HIV disproportionately affects women and young girls because of unequal cultural, social, and economic standing in society. Gender based violence (GBV) is normalized in many societies. GBV such as rape, trafficking and early marriage makes it more difficult for women and adolescent girls to protect themselves against HIV. Women do not have power over sexual intercourse encounters. Women, in many cultures, are economically dependent on their male counterparts, making it increasingly difficult to choose their lifestyle choices. Additionally, due to the imbalanced gender power dynamic, women do not have control over family planning services, sex-based community rituals, or the choice to participate in safe sex. Studies reveal the impact of gender-based discrimination and HIV. According to one study, women living in Sub-Saharan Africa, on average have a 60% higher risk of HIV infection than their male counterparts. Another study analyzed the role of gender power imbalance on women’s ability to discuss self-protection against HIV/AIDS in Botswana and South Africa. Results concluded that “women with partners 10 or more years older than them, abused women, and those economically dependent on their partners who are less likely to suggest condom use to their partners.
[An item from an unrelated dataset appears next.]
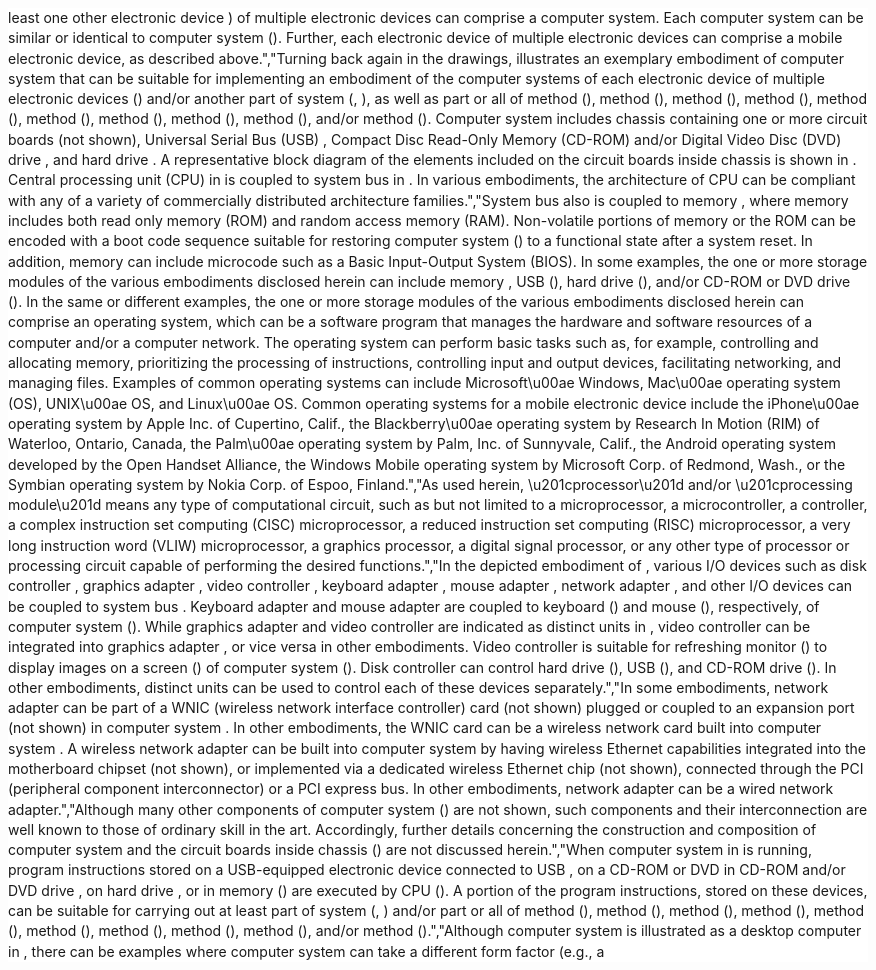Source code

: least one other electronic device ) of multiple electronic devices  can comprise a computer system. Each computer system can be similar or identical to computer system  (). Further, each electronic device of multiple electronic devices  can comprise a mobile electronic device, as described above.","Turning back again in the drawings,  illustrates an exemplary embodiment of computer system  that can be suitable for implementing an embodiment of the computer systems of each electronic device of multiple electronic devices  () and\/or another part of system  (, ), as well as part or all of method  (), method  (), method  (), method  (), method  (), method  (), method  (), method  (), method  (), and\/or method  (). Computer system  includes chassis  containing one or more circuit boards (not shown), Universal Serial Bus (USB) , Compact Disc Read-Only Memory (CD-ROM) and\/or Digital Video Disc (DVD) drive , and hard drive . A representative block diagram of the elements included on the circuit boards inside chassis  is shown in . Central processing unit (CPU)  in  is coupled to system bus  in . In various embodiments, the architecture of CPU  can be compliant with any of a variety of commercially distributed architecture families.","System bus  also is coupled to memory , where memory  includes both read only memory (ROM) and random access memory (RAM). Non-volatile portions of memory  or the ROM can be encoded with a boot code sequence suitable for restoring computer system  () to a functional state after a system reset. In addition, memory  can include microcode such as a Basic Input-Output System (BIOS). In some examples, the one or more storage modules of the various embodiments disclosed herein can include memory , USB  (), hard drive  (), and\/or CD-ROM or DVD drive  (). In the same or different examples, the one or more storage modules of the various embodiments disclosed herein can comprise an operating system, which can be a software program that manages the hardware and software resources of a computer and\/or a computer network. The operating system can perform basic tasks such as, for example, controlling and allocating memory, prioritizing the processing of instructions, controlling input and output devices, facilitating networking, and managing files. Examples of common operating systems can include Microsoft\u00ae Windows, Mac\u00ae operating system (OS), UNIX\u00ae OS, and Linux\u00ae OS. Common operating systems for a mobile electronic device include the iPhone\u00ae operating system by Apple Inc. of Cupertino, Calif., the Blackberry\u00ae operating system by Research In Motion (RIM) of Waterloo, Ontario, Canada, the Palm\u00ae operating system by Palm, Inc. of Sunnyvale, Calif., the Android operating system developed by the Open Handset Alliance, the Windows Mobile operating system by Microsoft Corp. of Redmond, Wash., or the Symbian operating system by Nokia Corp. of Espoo, Finland.","As used herein, \u201cprocessor\u201d and\/or \u201cprocessing module\u201d means any type of computational circuit, such as but not limited to a microprocessor, a microcontroller, a controller, a complex instruction set computing (CISC) microprocessor, a reduced instruction set computing (RISC) microprocessor, a very long instruction word (VLIW) microprocessor, a graphics processor, a digital signal processor, or any other type of processor or processing circuit capable of performing the desired functions.","In the depicted embodiment of , various I\/O devices such as disk controller , graphics adapter , video controller , keyboard adapter , mouse adapter , network adapter , and other I\/O devices  can be coupled to system bus . Keyboard adapter  and mouse adapter  are coupled to keyboard  () and mouse  (), respectively, of computer system  (). While graphics adapter  and video controller  are indicated as distinct units in , video controller  can be integrated into graphics adapter , or vice versa in other embodiments. Video controller  is suitable for refreshing monitor  () to display images on a screen  () of computer system  (). Disk controller  can control hard drive  (), USB  (), and CD-ROM drive  (). In other embodiments, distinct units can be used to control each of these devices separately.","In some embodiments, network adapter  can be part of a WNIC (wireless network interface controller) card (not shown) plugged or coupled to an expansion port (not shown) in computer system . In other embodiments, the WNIC card can be a wireless network card built into computer system . A wireless network adapter can be built into computer system  by having wireless Ethernet capabilities integrated into the motherboard chipset (not shown), or implemented via a dedicated wireless Ethernet chip (not shown), connected through the PCI (peripheral component interconnector) or a PCI express bus. In other embodiments, network adapter  can be a wired network adapter.","Although many other components of computer system  () are not shown, such components and their interconnection are well known to those of ordinary skill in the art. Accordingly, further details concerning the construction and composition of computer system  and the circuit boards inside chassis  () are not discussed herein.","When computer system  in  is running, program instructions stored on a USB-equipped electronic device connected to USB , on a CD-ROM or DVD in CD-ROM and\/or DVD drive , on hard drive , or in memory  () are executed by CPU  (). A portion of the program instructions, stored on these devices, can be suitable for carrying out at least part of system  (, ) and\/or part or all of method  (), method  (), method  (), method  (), method  (), method  (), method  (), method  (), method  (), and\/or method  ().","Although computer system  is illustrated as a desktop computer in , there can be examples where computer system  can take a different form factor (e.g., a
Gender power imbalance also influences men’s inclination towards refusing to use the suggested condom.” There is a great need to focus on women education, empowerment and self-confidence to suggest condoms, and lastly to educate and encourage men about safe sex. Gender inequalities towards women are addressed in the CEDAW; therefore, publicly and legislatively addressing the issues could significantly reduce HIV.

Millions of people have lost their lives fighting to make sure HIV positive people are able to live a long, healthy and quality filled lives. Even though we live in a country that does provide HIV healthcare services, the prevalence of HIV in the USA is still relatively high. The Human Rights Campaign reported in 2014 that Birmingham, Alabama had one of the highest rate of infection in the nation; however, the latest CDC report Birmingham is presently 12th, citing a myriad of reasons including a lack of sex education. We have and opportunity and need to stand up for each other, advocating for education and equality. There are various ways to get involved in advocating for human rights and HIV in our Birmingham community, including volunteering at local clinics: 1917 Clinic or Birmingham Aids Outreach.  If you’re sexually active, you can help prevent the spread of HIV by knowing your status, getting tested, and talking openly about HIV. Constructive conversations aid in removing the stigma and fear attached to HIV because it becomes a part of the social discourse. An HIV/AIDS prognosis is a life changing event, not a life ending moment.